### REQUEST
Each line holding the string "Mundo" is to be copied from the data.

EXTRACTED MATERIAL section start

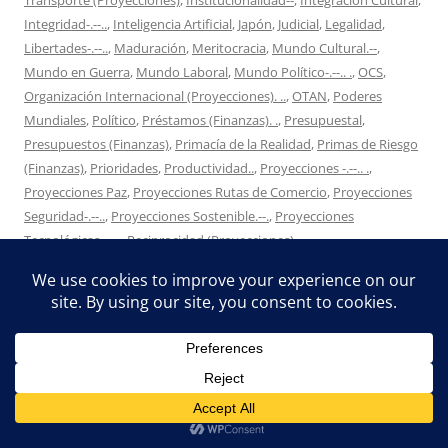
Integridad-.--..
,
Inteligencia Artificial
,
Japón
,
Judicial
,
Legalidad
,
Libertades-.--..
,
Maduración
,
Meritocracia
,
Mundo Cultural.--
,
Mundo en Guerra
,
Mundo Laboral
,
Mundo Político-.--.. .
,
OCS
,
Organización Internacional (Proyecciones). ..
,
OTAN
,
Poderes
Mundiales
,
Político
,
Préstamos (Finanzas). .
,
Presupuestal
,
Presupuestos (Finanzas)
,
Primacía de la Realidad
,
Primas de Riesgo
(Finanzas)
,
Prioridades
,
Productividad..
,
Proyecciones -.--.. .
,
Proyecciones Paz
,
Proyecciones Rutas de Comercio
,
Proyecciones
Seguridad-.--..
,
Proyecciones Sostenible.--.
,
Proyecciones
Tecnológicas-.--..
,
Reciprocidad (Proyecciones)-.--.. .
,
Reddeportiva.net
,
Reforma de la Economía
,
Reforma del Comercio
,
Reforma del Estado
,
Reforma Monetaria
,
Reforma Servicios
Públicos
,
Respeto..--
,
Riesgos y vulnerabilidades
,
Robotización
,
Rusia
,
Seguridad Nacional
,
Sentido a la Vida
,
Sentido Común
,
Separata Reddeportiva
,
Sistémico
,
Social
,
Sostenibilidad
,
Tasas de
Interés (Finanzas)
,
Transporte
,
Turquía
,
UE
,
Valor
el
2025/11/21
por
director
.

EXTRACTED MATERIAL section end

### TASK OUTPUT
Mundo Cultural.--
Mundo en Guerra
Mundo Laboral
Mundo Político-.--.. .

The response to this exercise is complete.